Work to be completed:
Lines below starting with the line with "M614,1752L737,1498L947,1159" and going on through the line with "M1225,1930C1234,1923 1243,1912 1253,1907C1288,1890" must be output exactly; the rest of the records must be left out.

Records to process:
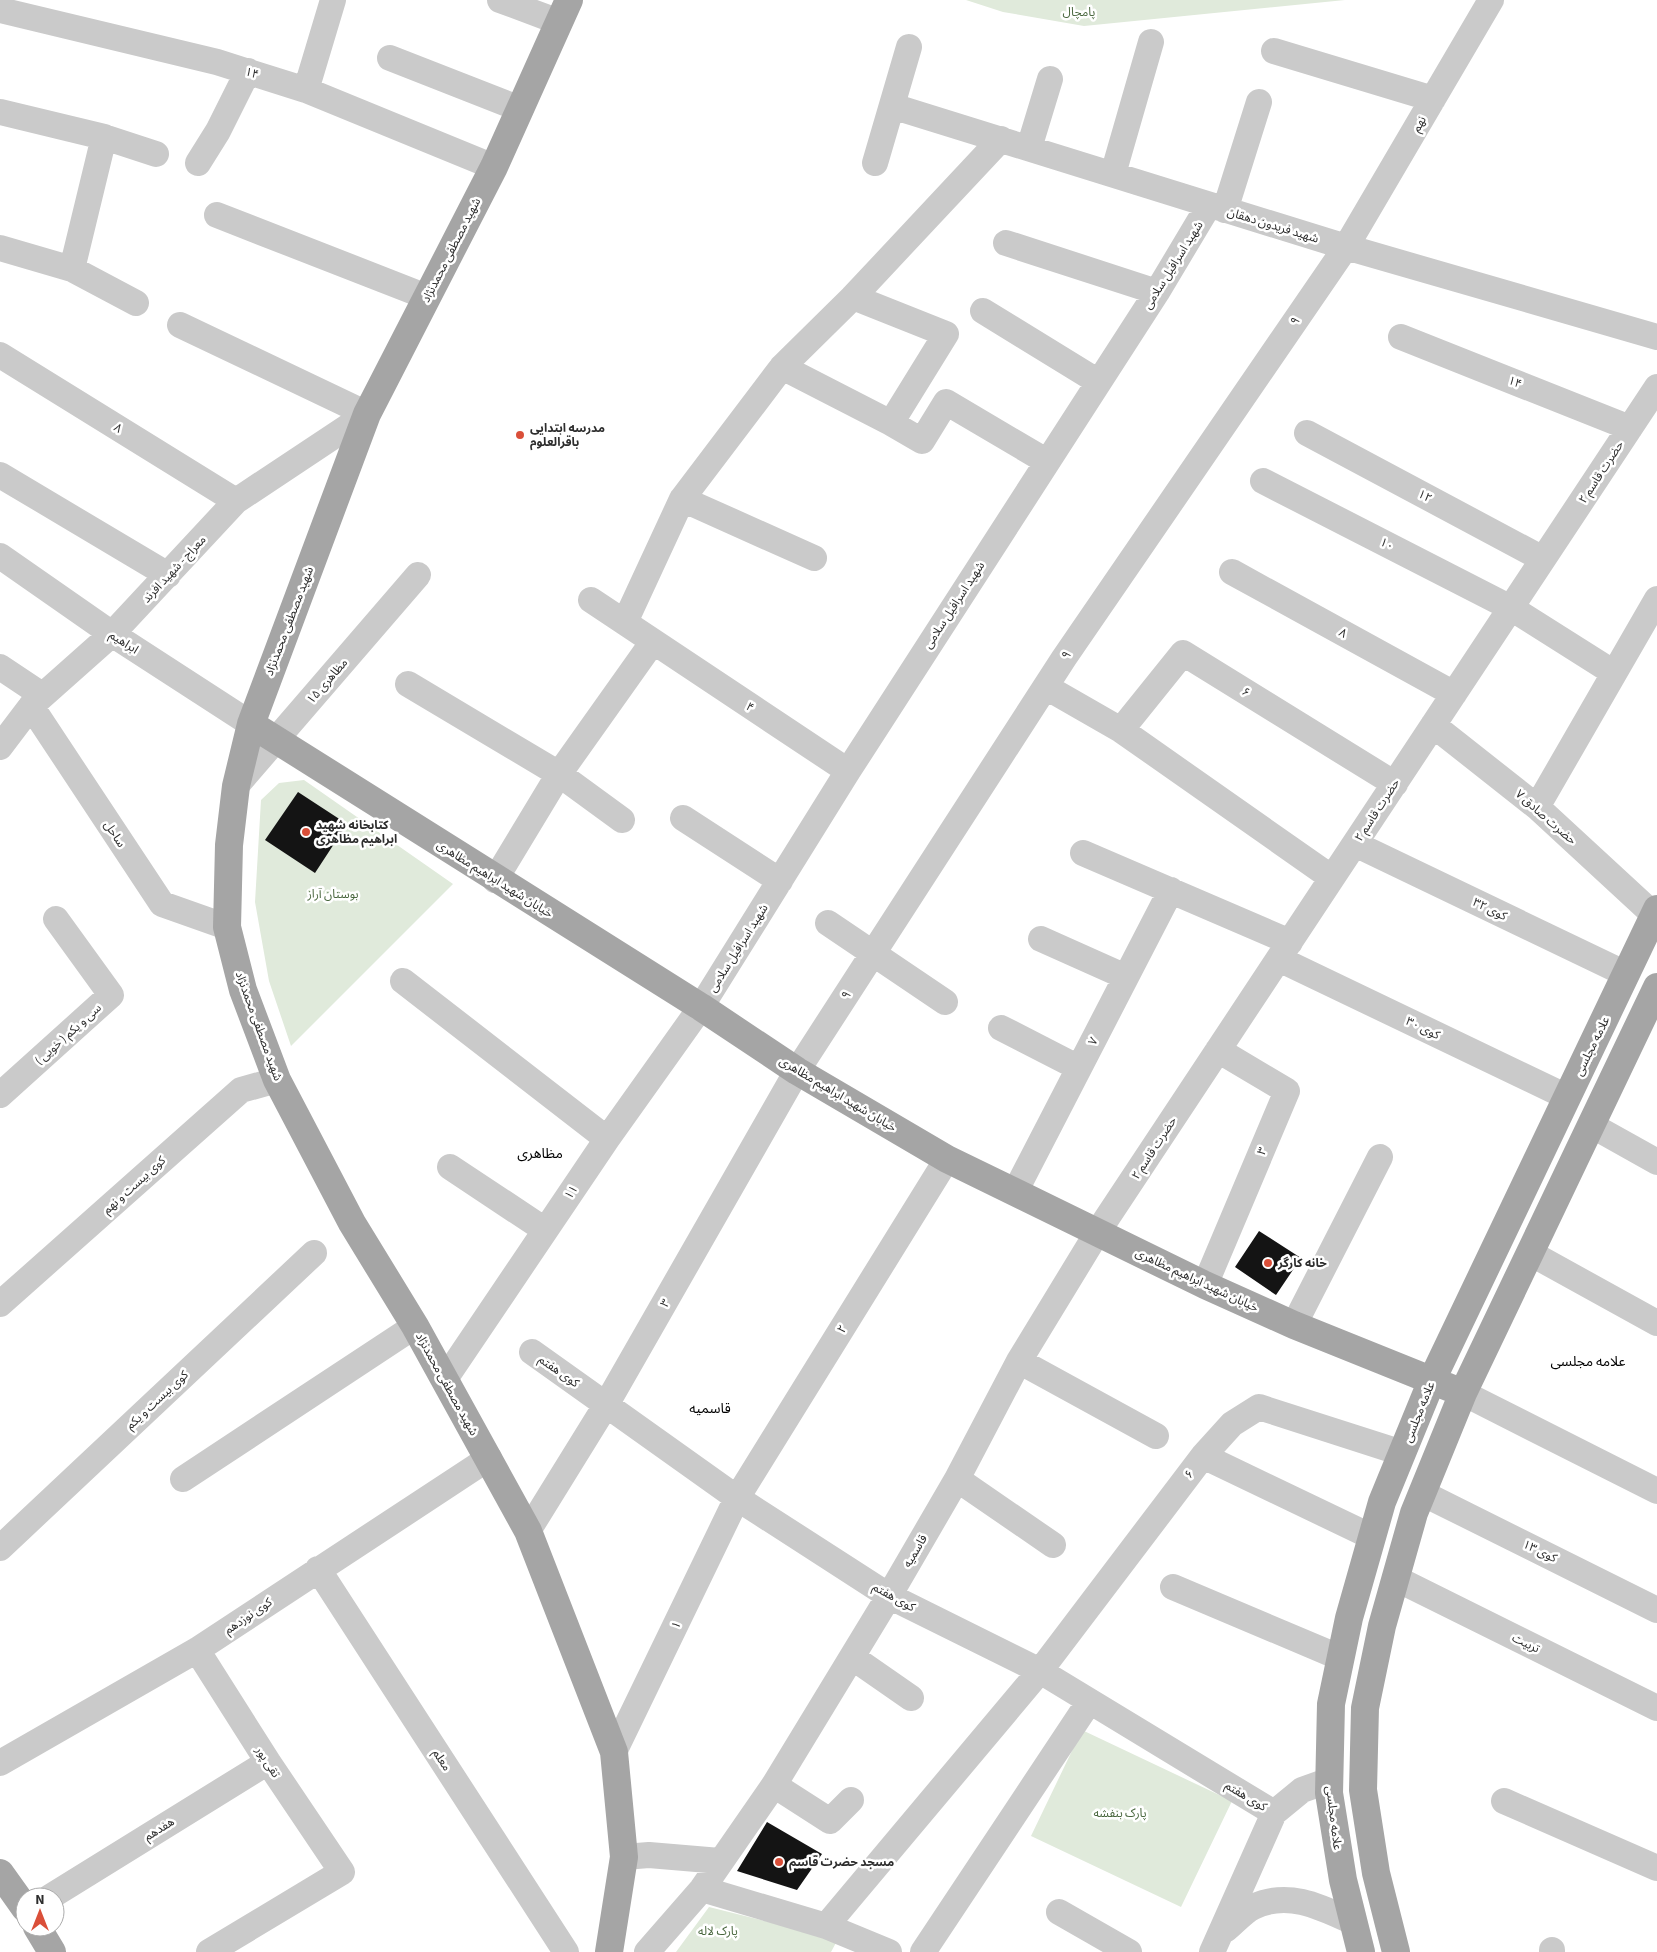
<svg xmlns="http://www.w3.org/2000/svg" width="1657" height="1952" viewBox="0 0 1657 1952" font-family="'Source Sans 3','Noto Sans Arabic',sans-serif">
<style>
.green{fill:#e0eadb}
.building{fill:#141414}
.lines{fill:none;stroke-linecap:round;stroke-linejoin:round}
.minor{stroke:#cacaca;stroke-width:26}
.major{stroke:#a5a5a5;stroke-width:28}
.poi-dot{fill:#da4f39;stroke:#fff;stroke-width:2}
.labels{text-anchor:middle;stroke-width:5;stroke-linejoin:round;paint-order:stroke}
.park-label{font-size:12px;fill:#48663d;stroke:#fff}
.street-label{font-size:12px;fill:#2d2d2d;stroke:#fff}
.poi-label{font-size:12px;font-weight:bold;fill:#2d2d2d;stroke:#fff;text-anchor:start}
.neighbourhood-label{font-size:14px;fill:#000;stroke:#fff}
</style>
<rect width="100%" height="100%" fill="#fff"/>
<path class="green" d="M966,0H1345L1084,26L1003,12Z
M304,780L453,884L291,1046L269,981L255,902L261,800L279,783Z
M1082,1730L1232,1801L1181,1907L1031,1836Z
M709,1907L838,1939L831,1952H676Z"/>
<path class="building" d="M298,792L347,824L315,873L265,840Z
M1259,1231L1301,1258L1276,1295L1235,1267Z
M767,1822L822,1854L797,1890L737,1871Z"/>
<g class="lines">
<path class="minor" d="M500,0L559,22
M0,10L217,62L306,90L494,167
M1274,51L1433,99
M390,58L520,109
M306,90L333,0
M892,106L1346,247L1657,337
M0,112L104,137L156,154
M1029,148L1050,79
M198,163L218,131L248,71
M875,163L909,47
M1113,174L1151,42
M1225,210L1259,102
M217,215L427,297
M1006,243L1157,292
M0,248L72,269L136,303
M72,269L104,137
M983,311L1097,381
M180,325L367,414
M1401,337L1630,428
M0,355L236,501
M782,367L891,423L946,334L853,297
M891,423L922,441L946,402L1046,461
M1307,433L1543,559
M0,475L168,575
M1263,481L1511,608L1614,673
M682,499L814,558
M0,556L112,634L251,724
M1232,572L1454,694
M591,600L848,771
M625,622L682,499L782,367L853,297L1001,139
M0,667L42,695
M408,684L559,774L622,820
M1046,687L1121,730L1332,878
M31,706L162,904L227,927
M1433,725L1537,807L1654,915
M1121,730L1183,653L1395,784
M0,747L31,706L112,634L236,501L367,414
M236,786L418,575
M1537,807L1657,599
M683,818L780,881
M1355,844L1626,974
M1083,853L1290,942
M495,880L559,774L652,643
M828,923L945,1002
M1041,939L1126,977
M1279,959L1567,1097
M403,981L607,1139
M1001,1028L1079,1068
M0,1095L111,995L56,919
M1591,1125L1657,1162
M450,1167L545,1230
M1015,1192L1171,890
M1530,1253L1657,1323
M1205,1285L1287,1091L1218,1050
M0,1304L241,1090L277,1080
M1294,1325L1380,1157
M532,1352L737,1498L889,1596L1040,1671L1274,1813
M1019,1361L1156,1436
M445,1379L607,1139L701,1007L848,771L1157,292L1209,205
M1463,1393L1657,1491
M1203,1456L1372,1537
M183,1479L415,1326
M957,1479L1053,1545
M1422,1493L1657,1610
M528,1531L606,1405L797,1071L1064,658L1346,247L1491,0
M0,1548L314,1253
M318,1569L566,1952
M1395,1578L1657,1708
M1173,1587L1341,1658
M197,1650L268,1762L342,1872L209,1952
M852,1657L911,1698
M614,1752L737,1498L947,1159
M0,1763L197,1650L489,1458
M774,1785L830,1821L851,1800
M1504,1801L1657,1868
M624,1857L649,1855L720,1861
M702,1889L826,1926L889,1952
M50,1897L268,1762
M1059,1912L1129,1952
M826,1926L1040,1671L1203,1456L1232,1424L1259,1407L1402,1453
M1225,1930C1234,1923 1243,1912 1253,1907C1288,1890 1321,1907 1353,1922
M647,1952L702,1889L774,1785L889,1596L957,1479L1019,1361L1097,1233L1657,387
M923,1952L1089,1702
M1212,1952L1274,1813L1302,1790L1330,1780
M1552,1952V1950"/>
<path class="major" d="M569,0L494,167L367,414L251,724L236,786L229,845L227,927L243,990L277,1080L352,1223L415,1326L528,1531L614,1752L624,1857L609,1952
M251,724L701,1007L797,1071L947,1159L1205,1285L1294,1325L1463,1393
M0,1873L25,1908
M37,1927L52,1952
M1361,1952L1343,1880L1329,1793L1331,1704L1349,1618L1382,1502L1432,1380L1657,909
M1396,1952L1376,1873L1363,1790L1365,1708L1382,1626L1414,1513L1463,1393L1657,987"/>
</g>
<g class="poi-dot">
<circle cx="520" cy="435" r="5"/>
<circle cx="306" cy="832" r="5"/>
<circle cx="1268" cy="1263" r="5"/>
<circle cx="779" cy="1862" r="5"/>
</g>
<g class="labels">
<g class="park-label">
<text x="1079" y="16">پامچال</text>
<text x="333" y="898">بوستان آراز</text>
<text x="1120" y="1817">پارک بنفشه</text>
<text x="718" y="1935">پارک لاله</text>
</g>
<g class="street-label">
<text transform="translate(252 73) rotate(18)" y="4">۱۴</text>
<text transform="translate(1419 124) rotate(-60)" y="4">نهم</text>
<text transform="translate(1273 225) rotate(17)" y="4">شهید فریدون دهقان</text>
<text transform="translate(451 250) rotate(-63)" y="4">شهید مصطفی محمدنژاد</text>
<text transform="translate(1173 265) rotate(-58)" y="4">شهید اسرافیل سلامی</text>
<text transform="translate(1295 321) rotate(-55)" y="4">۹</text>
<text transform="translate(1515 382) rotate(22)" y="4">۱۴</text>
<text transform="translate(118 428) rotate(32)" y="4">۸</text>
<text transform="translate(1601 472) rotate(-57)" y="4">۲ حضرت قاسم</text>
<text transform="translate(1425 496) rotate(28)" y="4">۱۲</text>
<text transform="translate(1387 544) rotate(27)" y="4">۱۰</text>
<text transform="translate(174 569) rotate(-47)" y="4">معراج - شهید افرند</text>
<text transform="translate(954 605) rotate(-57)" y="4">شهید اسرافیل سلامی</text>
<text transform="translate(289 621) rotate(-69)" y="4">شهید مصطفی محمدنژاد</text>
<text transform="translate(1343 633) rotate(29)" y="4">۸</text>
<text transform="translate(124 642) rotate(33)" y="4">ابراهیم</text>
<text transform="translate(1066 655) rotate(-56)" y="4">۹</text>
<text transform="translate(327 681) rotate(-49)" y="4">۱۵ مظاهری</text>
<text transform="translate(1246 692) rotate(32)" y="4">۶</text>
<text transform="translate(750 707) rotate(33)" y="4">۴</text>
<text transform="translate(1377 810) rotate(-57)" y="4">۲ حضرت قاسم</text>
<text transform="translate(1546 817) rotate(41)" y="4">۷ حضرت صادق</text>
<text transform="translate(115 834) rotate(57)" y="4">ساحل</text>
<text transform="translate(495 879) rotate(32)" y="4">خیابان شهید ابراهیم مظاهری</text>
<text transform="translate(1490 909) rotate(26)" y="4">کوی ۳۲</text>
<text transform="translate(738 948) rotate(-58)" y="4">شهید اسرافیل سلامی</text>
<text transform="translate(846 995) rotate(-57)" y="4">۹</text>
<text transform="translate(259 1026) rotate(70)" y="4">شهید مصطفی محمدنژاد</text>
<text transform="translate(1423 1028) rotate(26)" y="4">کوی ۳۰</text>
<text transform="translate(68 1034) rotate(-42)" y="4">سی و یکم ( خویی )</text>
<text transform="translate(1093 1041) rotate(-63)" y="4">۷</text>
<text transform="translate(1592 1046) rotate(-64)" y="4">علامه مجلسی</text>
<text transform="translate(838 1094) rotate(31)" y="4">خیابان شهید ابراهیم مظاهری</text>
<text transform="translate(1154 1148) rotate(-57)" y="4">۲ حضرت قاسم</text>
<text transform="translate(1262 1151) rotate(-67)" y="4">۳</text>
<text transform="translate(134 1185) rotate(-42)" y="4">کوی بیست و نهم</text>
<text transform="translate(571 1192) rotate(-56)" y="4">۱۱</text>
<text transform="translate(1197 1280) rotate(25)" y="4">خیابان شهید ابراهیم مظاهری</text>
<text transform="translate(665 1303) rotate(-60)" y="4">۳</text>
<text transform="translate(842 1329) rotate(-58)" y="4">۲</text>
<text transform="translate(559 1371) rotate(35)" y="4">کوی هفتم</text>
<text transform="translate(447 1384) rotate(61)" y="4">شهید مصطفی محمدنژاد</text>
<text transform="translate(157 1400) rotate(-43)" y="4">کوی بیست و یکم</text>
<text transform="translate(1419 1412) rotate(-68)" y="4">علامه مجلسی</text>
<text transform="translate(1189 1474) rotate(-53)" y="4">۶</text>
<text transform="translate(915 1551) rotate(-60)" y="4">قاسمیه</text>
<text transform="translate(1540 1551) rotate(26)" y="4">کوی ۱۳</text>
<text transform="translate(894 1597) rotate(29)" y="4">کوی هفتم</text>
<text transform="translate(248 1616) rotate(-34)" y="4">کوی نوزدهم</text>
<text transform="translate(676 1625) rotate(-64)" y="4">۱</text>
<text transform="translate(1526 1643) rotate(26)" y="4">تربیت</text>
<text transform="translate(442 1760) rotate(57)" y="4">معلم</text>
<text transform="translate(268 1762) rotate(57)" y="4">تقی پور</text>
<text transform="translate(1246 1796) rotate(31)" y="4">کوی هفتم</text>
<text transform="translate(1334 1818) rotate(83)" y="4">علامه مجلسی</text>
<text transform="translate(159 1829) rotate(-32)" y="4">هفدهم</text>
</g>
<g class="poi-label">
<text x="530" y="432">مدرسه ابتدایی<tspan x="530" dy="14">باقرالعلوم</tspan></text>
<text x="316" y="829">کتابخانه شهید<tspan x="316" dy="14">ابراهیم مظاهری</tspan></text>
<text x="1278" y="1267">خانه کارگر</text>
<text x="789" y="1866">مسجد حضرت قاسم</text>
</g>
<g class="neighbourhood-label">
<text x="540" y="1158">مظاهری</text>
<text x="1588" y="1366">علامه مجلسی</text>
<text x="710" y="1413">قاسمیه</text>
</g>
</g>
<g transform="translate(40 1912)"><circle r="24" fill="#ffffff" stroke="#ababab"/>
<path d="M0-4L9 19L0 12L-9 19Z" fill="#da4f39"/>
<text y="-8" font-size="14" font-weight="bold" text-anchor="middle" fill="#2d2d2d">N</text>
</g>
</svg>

Task answer:
M614,1752L737,1498L947,1159
M0,1763L197,1650L489,1458
M774,1785L830,1821L851,1800
M1504,1801L1657,1868
M624,1857L649,1855L720,1861
M702,1889L826,1926L889,1952
M50,1897L268,1762
M1059,1912L1129,1952
M826,1926L1040,1671L1203,1456L1232,1424L1259,1407L1402,1453
M1225,1930C1234,1923 1243,1912 1253,1907C1288,1890 1321,1907 1353,1922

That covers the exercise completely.